Kobasew's penalty was announced as interference and later changed to throwing his stick. Kobasew said the referee told him he threw part of his broken stick at a Blackhawks player, leading to the whistle for interference.
"I went to flex it in the neutral zone. The bottom half broke," he said. "I dropped my stick, I turned, went to the bench for a new stick and I guess they viewed it that I was throwing it at a player.
"Didn't cross my mind. I don't know how it's an interference call."
It was a tough break for Jose Theodore, who kept the Wild in the game with 34 saves.
Dave Bolland added three assists for the defending Stanley Cup champions, who are heading into a critical stretch of their season. Six of Chicago's next seven games are against Western Conference teams.
"They know what's at stake and what this is all about," said Haviland, who received the game puck. "I was just proud to see those guys step up like they did."
Minnesota outshot Chicago 17-10 in the opening period and had two power plays, but the Blackhawks still had the lead after one. Crawford made nice stops on Mikko Koivu, Antti Miettinen and Cal Clutterbuck. Campbell's power-play slap shot got past a screened Theodore at 12:59.
Minnesota's streaking penalty killers got more action in the second and responded by helping Theodore shut out the Blackhawks during eight power-play minutes covering three calls. Entering the game, the Wild had killed 89.7 per cent of penalties since Dec. 31.

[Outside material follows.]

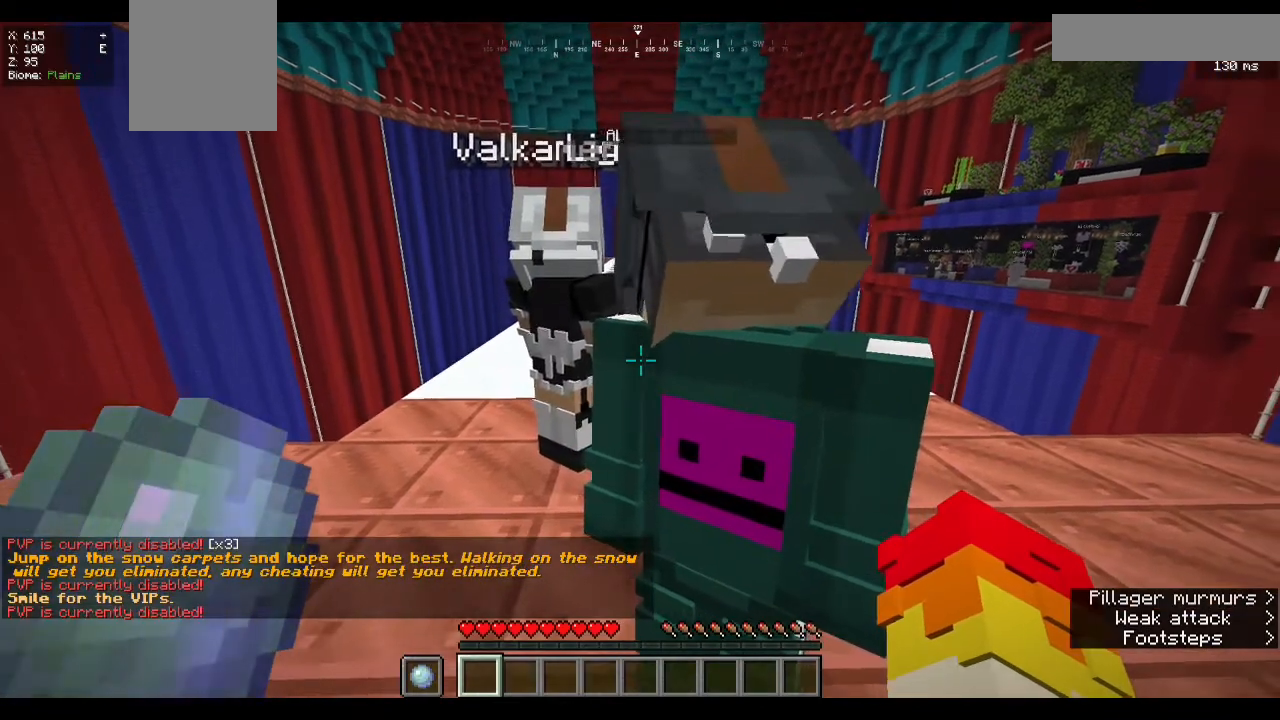
{"keys": [], "mouse": [], "events": []}
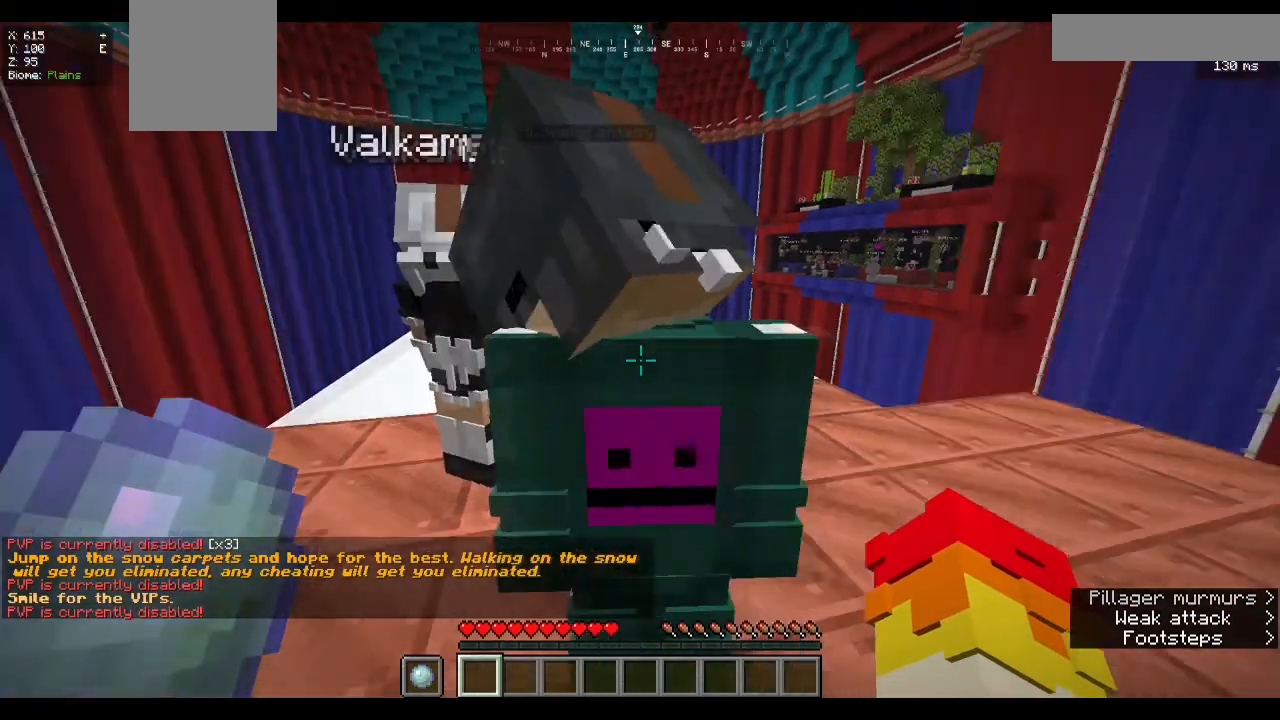
{"keys": [], "mouse": [], "events": []}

"We had some chances to win the game," Havlat said. "Those eight, 10 minutes in the second period was very important."
The Blackhawks also had several even-strength opportunities in the second but couldn't convert. Hossa had a look at an open net but Cam Barker tied up his stick. Theodore also made pad saves on Hossa and Bryan Bickell.
NOTES—Havlat played in his 600th NHL game. ... Chicago leads the season series 2-1. The final game is Feb. 28 in Minnesota.